Data in this exercise:
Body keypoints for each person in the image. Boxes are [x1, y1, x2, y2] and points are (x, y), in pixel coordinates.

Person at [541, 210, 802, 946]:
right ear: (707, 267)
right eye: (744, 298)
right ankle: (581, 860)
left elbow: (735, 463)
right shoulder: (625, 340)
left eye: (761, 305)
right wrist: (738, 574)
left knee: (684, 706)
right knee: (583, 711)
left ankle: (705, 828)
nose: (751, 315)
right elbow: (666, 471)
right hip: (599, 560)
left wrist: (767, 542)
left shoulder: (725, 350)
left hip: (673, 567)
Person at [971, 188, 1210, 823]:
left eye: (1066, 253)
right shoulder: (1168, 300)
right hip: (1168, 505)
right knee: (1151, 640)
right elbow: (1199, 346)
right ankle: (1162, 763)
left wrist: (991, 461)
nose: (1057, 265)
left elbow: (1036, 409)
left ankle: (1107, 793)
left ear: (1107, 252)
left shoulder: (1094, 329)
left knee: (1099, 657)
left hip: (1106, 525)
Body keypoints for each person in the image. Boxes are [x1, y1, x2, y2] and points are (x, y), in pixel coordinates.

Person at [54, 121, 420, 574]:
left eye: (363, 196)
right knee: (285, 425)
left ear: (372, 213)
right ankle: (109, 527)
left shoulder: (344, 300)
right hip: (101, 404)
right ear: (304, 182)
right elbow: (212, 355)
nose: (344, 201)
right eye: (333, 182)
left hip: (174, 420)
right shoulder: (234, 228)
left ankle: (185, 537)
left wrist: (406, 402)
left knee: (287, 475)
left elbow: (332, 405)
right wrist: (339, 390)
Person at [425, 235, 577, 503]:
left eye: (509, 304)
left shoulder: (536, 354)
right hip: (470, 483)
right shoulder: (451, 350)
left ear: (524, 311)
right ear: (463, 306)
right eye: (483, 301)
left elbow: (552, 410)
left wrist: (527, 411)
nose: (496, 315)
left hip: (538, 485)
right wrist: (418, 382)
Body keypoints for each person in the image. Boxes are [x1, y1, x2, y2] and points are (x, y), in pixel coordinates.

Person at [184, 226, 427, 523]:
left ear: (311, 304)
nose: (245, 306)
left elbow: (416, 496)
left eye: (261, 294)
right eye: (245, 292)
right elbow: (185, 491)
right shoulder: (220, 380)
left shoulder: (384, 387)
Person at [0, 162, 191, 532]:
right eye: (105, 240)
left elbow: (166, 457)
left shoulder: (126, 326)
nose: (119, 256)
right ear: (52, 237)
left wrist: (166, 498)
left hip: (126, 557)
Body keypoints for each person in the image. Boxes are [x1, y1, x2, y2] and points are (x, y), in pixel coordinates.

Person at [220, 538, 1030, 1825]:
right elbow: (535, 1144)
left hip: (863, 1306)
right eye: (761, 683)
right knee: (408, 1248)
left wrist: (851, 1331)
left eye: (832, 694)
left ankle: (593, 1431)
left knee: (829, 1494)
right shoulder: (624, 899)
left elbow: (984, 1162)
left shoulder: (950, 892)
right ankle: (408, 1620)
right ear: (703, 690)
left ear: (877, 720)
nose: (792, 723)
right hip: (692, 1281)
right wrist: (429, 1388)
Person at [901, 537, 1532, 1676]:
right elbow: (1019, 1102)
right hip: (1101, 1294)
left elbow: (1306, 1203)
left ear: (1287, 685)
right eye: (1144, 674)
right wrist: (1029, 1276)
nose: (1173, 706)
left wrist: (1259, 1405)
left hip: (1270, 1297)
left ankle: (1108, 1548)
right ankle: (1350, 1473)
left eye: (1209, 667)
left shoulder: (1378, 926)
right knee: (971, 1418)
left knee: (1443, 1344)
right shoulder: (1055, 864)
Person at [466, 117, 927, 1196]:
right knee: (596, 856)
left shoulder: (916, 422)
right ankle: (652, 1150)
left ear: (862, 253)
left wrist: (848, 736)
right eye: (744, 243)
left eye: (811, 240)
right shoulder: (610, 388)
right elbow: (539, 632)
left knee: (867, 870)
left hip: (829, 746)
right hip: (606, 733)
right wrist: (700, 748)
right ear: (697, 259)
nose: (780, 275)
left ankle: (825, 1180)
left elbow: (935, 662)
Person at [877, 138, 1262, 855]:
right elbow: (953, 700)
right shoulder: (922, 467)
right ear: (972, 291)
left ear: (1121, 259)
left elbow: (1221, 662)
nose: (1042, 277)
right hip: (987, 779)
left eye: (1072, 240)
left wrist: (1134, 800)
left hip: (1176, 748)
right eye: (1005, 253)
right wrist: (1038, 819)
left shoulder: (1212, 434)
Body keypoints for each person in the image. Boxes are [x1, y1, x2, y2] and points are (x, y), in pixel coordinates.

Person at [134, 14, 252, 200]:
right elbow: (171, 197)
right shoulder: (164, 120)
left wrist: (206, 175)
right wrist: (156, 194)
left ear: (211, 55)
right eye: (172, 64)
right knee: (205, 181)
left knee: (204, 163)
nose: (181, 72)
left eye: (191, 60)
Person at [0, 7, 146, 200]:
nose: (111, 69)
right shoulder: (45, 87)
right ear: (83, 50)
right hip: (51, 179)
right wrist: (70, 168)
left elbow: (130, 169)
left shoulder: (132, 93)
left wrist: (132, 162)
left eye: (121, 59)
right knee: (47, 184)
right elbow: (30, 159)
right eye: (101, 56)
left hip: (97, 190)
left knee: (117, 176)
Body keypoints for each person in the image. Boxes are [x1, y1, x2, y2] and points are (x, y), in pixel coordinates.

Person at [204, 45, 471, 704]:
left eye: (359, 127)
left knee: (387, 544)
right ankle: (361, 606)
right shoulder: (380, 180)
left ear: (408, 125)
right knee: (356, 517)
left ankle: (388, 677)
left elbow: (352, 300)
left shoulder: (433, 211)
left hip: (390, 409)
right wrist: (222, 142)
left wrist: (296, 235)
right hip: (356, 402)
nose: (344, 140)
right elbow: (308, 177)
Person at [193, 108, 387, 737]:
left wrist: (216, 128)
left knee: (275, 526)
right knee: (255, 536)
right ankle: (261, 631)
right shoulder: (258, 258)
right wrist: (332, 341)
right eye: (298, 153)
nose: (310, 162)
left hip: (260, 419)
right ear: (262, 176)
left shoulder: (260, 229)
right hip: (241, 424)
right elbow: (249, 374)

Work required: Would you please write out the entries again exactly?

Answer box:
Body keypoints for each person in the image. Boxes are [x1, y1, x2, y2] and points are (x, y), in pixel coordinates.

Person at [541, 210, 802, 946]:
right ear: (707, 267)
right eye: (744, 298)
right ankle: (581, 860)
left elbow: (735, 463)
right shoulder: (625, 340)
left eye: (761, 305)
right wrist: (738, 574)
left knee: (684, 706)
right knee: (583, 711)
left ankle: (705, 828)
nose: (751, 315)
right elbow: (666, 471)
right hip: (599, 560)
left wrist: (767, 542)
left shoulder: (725, 350)
left hip: (673, 567)
Person at [971, 188, 1210, 823]:
left eye: (1066, 253)
right shoulder: (1168, 300)
right hip: (1168, 505)
right knee: (1151, 640)
right elbow: (1199, 346)
right ankle: (1162, 763)
left wrist: (991, 461)
nose: (1057, 265)
left elbow: (1036, 409)
left ankle: (1107, 793)
left ear: (1107, 252)
left shoulder: (1094, 329)
left knee: (1099, 657)
left hip: (1106, 525)
Body keypoints for each person in the image. Boxes are [x1, y1, x2, y2] and points are (x, y), in pixel coordinates.

Person at [54, 121, 420, 574]:
left eye: (363, 196)
right knee: (285, 425)
left ear: (372, 213)
right ankle: (109, 527)
left shoulder: (344, 300)
right hip: (101, 404)
right ear: (304, 182)
right elbow: (212, 355)
nose: (344, 201)
right eye: (333, 182)
left hip: (174, 420)
right shoulder: (234, 228)
left ankle: (185, 537)
left wrist: (406, 402)
left knee: (287, 475)
left elbow: (332, 405)
right wrist: (339, 390)
Person at [425, 235, 577, 503]:
left eye: (509, 304)
left shoulder: (536, 354)
right hip: (470, 483)
right shoulder: (451, 350)
left ear: (524, 311)
right ear: (463, 306)
right eye: (483, 301)
left elbow: (552, 410)
left wrist: (527, 411)
nose: (496, 315)
left hip: (538, 485)
right wrist: (418, 382)
Body keypoints for each person in the image. Boxes are [x1, y1, x2, y2] and points are (x, y), in pixel coordinates.

Person at [184, 226, 427, 523]:
left ear: (311, 304)
nose: (245, 306)
left elbow: (416, 496)
left eye: (261, 294)
right eye: (245, 292)
right elbow: (185, 491)
right shoulder: (220, 380)
left shoulder: (384, 387)
Person at [0, 162, 191, 532]:
right eye: (105, 240)
left elbow: (166, 457)
left shoulder: (126, 326)
nose: (119, 256)
right ear: (52, 237)
left wrist: (166, 498)
left hip: (126, 557)
Body keypoints for each person in the image. Boxes are [x1, y1, x2, y2] and points are (x, y), in pixel coordinates.

Person at [220, 538, 1030, 1825]:
right elbow: (535, 1144)
left hip: (863, 1306)
right eye: (761, 683)
right knee: (408, 1248)
left wrist: (851, 1331)
left eye: (832, 694)
left ankle: (593, 1431)
left knee: (829, 1494)
right shoulder: (624, 899)
left elbow: (984, 1162)
left shoulder: (950, 892)
right ankle: (408, 1620)
right ear: (703, 690)
left ear: (877, 720)
nose: (792, 723)
right hip: (692, 1281)
right wrist: (429, 1388)
Person at [901, 537, 1532, 1676]:
right elbow: (1019, 1102)
right hip: (1101, 1294)
left elbow: (1306, 1203)
left ear: (1287, 685)
right eye: (1144, 674)
right wrist: (1029, 1276)
nose: (1173, 706)
left wrist: (1259, 1405)
left hip: (1270, 1297)
left ankle: (1108, 1548)
right ankle: (1350, 1473)
left eye: (1209, 667)
left shoulder: (1378, 926)
right knee: (971, 1418)
left knee: (1443, 1344)
right shoulder: (1055, 864)
Person at [466, 117, 927, 1196]:
right knee: (596, 856)
left shoulder: (916, 422)
right ankle: (652, 1150)
left ear: (862, 253)
left wrist: (848, 736)
right eye: (744, 243)
left eye: (811, 240)
right shoulder: (610, 388)
right elbow: (539, 632)
left knee: (867, 870)
left hip: (829, 746)
right hip: (606, 733)
right wrist: (700, 748)
right ear: (697, 259)
nose: (780, 275)
left ankle: (825, 1180)
left elbow: (935, 662)
Person at [877, 138, 1262, 855]:
right elbow: (953, 700)
right shoulder: (922, 467)
right ear: (972, 291)
left ear: (1121, 259)
left elbow: (1221, 662)
nose: (1042, 277)
right hip: (987, 779)
left eye: (1072, 240)
left wrist: (1134, 800)
left hip: (1176, 748)
right eye: (1005, 253)
right wrist: (1038, 819)
left shoulder: (1212, 434)
Body keypoints for each person in the image. Boxes are [x1, y1, x2, y2] and points are (x, y), in pixel coordinates.

Person at [134, 14, 252, 200]:
right elbow: (171, 197)
right shoulder: (164, 120)
left wrist: (206, 175)
right wrist: (156, 194)
left ear: (211, 55)
right eye: (172, 64)
right knee: (205, 181)
left knee: (204, 163)
nose: (181, 72)
left eye: (191, 60)
Person at [0, 7, 146, 200]:
nose: (111, 69)
right shoulder: (45, 87)
right ear: (83, 50)
right hip: (51, 179)
right wrist: (70, 168)
left elbow: (130, 169)
left shoulder: (132, 93)
left wrist: (132, 162)
left eye: (121, 59)
right knee: (47, 184)
right elbow: (30, 159)
right eye: (101, 56)
left hip: (97, 190)
left knee: (117, 176)
Body keypoints for each person in the image. Boxes are [x1, y1, x2, y2] and points are (x, y), in pixel coordinates.

Person at [204, 45, 471, 704]:
left eye: (359, 127)
left knee: (387, 544)
right ankle: (361, 606)
right shoulder: (380, 180)
left ear: (408, 125)
right knee: (356, 517)
left ankle: (388, 677)
left elbow: (352, 300)
left shoulder: (433, 211)
left hip: (390, 409)
right wrist: (222, 142)
left wrist: (296, 235)
right hip: (356, 402)
nose: (344, 140)
right elbow: (308, 177)
Person at [193, 108, 387, 737]:
left wrist: (216, 128)
left knee: (275, 526)
right knee: (255, 536)
right ankle: (261, 631)
right shoulder: (258, 258)
right wrist: (332, 341)
right eye: (298, 153)
nose: (310, 162)
left hip: (260, 419)
right ear: (262, 176)
left shoulder: (260, 229)
right hip: (241, 424)
right elbow: (249, 374)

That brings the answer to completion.